* _What you should do_
Verbatim copy, images removed: write out the entries below.

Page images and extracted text
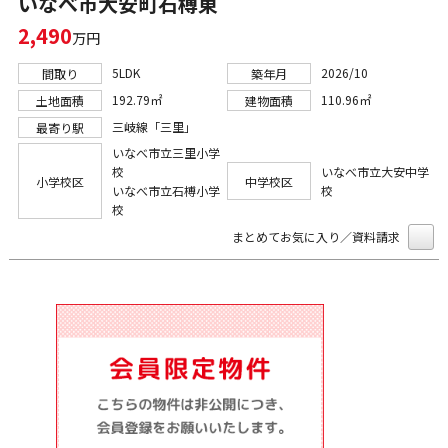
いなべ市大安町石榑東
2,490
万円
5LDK
2026/10
間取り
築年月
192.79㎡
110.96㎡
土地面積
建物面積
三岐線「三里」
最寄り駅
いなべ市立三里小学
校
いなべ市立大安中学
小学校区
中学校区
いなべ市立石榑小学
校
校
まとめてお気に入り／資料請求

* _Solution below_
いなべ市大安町石榑東
2,490
万円
5LDK
2026/10
間取り
築年月
192.79㎡
110.96㎡
土地面積
建物面積
三岐線「三里」
最寄り駅
いなべ市立三里小学
校
いなべ市立大安中学
小学校区
中学校区
いなべ市立石榑小学
校
校
まとめてお気に入り／資料請求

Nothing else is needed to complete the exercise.